**Reading text:**
********

Sounds to me like it is just time for a new tractor. Just joking, but really if you are just starting in on this, there is no way I would recommend for you to do a complete overhaul yourself. An Inframe overhaul is better than what you have now, and it will probably be fine for you. If you try to do a complete overhaul of the engine like TRAKTER Vet says, then you are going to have to have a lot more tools than the average starting mechanic has. And inframe is much easier because you don't have to worry about splitting the tractor, removing the engine from the frame and having some way to move all of that.
You can take all the rod caps loose by rotating the crank until you can get to each one of them and remove them as you go from the top of the block. If you can get a sleeve puller or borrow one then you can pull those from the top a lot easier too. You can probably take the head to a machine shop and get new valves seated and sealed for a reasonable price.

********

**Collected material:**
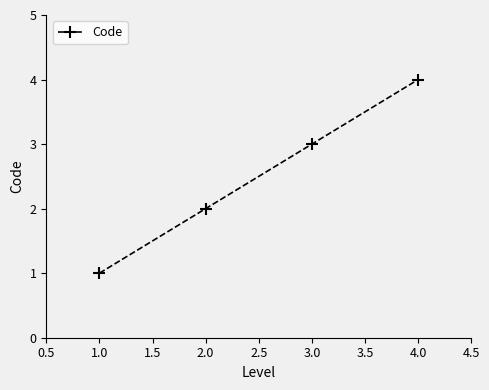

Rank the categories by value from lowest to highest.

1.0, 2.0, 3.0, 4.0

********

**Your task:**
Could you repeat the tractor overhaul text from "You can take" up to and including "a reasonable price.", changing "sleeve puller" to "liner puller"?

**Your solution:**
You can take all the rod caps loose by rotating the crank until you can get to each one of them and remove them as you go from the top of the block. If you can get a liner puller or borrow one then you can pull those from the top a lot easier too. You can probably take the head to a machine shop and get new valves seated and sealed for a reasonable price.